I Want to Live A Very Boring Life

I want to live a very boring life. 

I want to wake up on Sunday mornings knowing we'll always stop at Starbucks before the morning service and always get there ten minutes before it starts.

I want our bills to be paid on time. 

I want to go grocery shopping like it's the most fun we'll have all week. I'll grab the chai latte concentrate, you'll grab the package of cookies and wink like you just got away with something big. We'll both stop at the butcher's and pick the meat you'll be grilling on Saturday night.

I want to go to baseball games where you'll be excited but not obnoxious and we'll high-five when the grand slam gets hit in our favor. You'll grab a beer and bring me back a Diet Coke and nachos because you know that's gluten free. And you'll stop at one beer because you don't need to get wasted and you need to drive home. And I'll stop at one nacho dish because those things are huge. 
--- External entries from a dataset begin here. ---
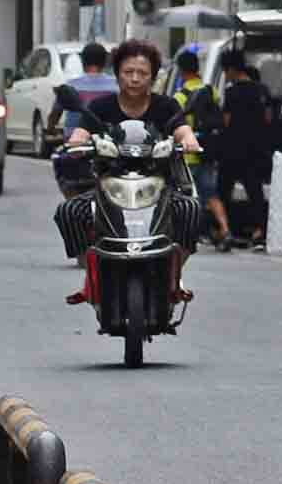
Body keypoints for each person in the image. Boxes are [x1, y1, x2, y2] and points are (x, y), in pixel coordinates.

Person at [60, 36, 197, 306]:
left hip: (159, 188)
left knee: (190, 210)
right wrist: (76, 141)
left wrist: (189, 140)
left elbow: (182, 129)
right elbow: (81, 131)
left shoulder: (166, 106)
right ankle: (92, 278)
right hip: (109, 188)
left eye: (142, 73)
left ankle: (173, 276)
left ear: (153, 77)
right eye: (128, 72)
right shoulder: (101, 107)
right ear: (117, 74)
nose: (135, 78)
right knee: (69, 212)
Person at [197, 56, 278, 247]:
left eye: (226, 71)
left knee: (224, 190)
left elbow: (226, 121)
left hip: (232, 149)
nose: (226, 75)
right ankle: (260, 231)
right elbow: (268, 119)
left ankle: (223, 230)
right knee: (255, 190)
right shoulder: (262, 90)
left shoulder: (232, 92)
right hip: (256, 149)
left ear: (233, 70)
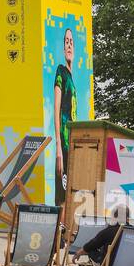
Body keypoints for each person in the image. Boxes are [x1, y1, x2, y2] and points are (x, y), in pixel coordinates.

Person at [52, 28, 77, 204]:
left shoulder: (71, 76)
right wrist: (59, 147)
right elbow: (57, 108)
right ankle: (59, 228)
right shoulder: (60, 72)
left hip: (73, 140)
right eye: (66, 42)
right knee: (62, 188)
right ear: (63, 49)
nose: (69, 45)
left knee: (71, 189)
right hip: (64, 140)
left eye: (71, 42)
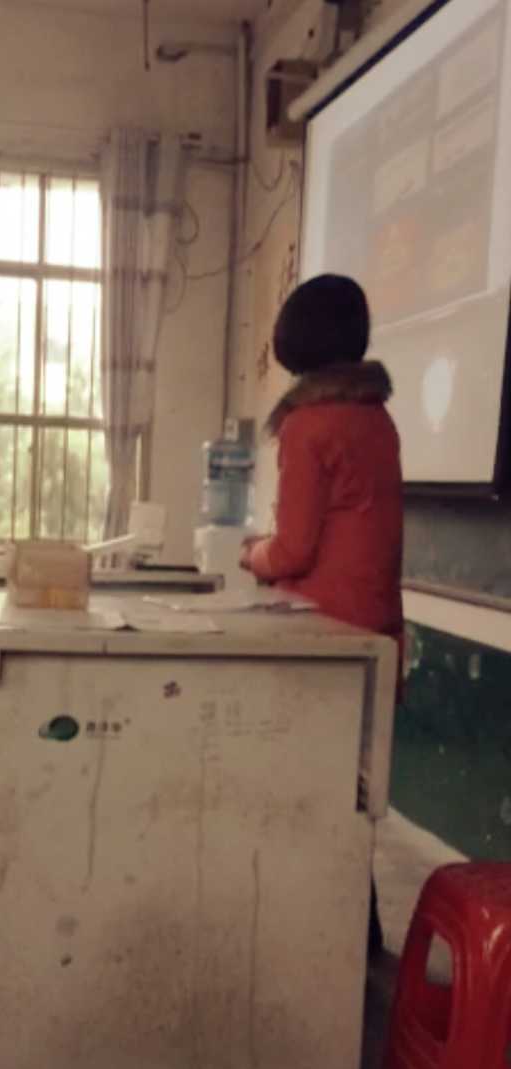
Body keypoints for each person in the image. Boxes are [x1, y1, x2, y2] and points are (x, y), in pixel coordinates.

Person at [240, 273, 403, 959]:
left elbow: (294, 550)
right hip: (377, 628)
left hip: (320, 632)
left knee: (300, 785)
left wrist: (251, 553)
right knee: (349, 792)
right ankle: (360, 940)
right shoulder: (377, 418)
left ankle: (314, 942)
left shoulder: (308, 424)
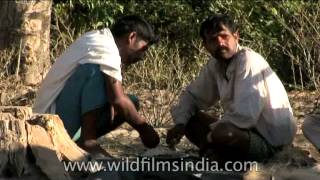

I want to walk in the evenings with you by my side and talk about people at work or your mother or how my father still can't figure out why he's so angry that we turn on lights when it gets dark.

I want you to check my oil and clean my car and tell me it's because you want to know I'm safe and comfortable when I tell you that you don't have to do that for me; I'm perfectly capable. 

I want your biggest deception to be not telling me what you're getting me for Christmas, or my birthday, or our anniversary.

I want you to be where you say you will be, where you say you were.

I want you to smile when I walk in the room and say horribly tacky things to the waitress that makes her think we're old fashioned but lucky to be in love.

I want you to reach for my hand when you drive, open the car door for me and, when you give me a kiss, think about me, not the latest porn video you watched while I ran to town. 

I want you to love God, write scripture on your heart, and fiercely pray because you know the only way we're getting through this world is with Christ leading our way.

I want you to do our taxes honestly.

I want you to refuse to take anyone for granted, most of all me. 

I want you to want me to take my role of wife seriously because you take your role of husband seriously and we'll laugh together when we make dinner. I'll sauté the mushrooms. You'll take the roast out of the oven. We'll both clear the dishes before settling down to watch tv.

I want to go to our friend's wedding and not have to count drinks. I want to learn what it's like to ride home and not be afraid that something I might say or do will set you off. I want you to wrap your arm around me while we walk to the car, me dangling my heels in my hand, you chuckling while saying you enjoyed watching me have fun tonight.

I want you to go to the McDonald's drive thru on the way home and order me a hot fudge sundae even though I know it's not real ice cream.

I want to go shopping for a washer and dryer and listen to you tell me about what you learned in Consumer Reports because an investment of this kind should last awhile. 

I want to bring you lemonade when you're painting the trim on the house. I want to smile when you bring the garbage cans to the end of the driveway and wave at our neighbor. 

I want to know what's it's like to believe the words coming out of your mouth. I want to know what safety in truth feels like. I want to see how big my heart can grow.

I want to watch as you cast your fishing line, calm and patient, strength in your stillness.

I want to catch a glimpse of you outside while I'm putting the laundry away and marvel at how natural you are at encouraging my boy to kick that soccer ball. I want to smile when I hear you yell GOAL like Messi himself just won the World Cup from our backyard. I want to laugh out loud when I watch the two of you running around, arms raised in celebration, scaring the chickens that lay our brown eggs and a couple of those light blue ones, too. 

I want to change the bedding and fold the towels and sweep the floor while listening to music and never have to hear how lame I am for liking that song.

I want lame holiday celebrations, year after year, that you love so much you'll say it just wouldn't be the same without them.

I want you to light up and say yes when I ask if we can get professional photos done. I want to send out Christmas cards with our smiling faces on the front to everyone we know.

I want you by my side when I get the diagnosis. I want to be by your side when you come out of surgery.

I want to be old and grey and feeble and tell my grandchildren that not once did you ever threaten to leave me, that you never told me how easy it would be to replace me, or that I should be lucky you put up with me. I want to tell them with pride that not a single day went by without telling me you loved me - and meaning it. 

I want to make you coffee in the morning even though I don't drink it. I want to check the door at night to make sure it's locked. I want the porch light to always be on and a light to glow in the living room window because you always loved driving down the roads at night commenting on the cozy homes.

I want to live a very boring, happy, peace-filled life.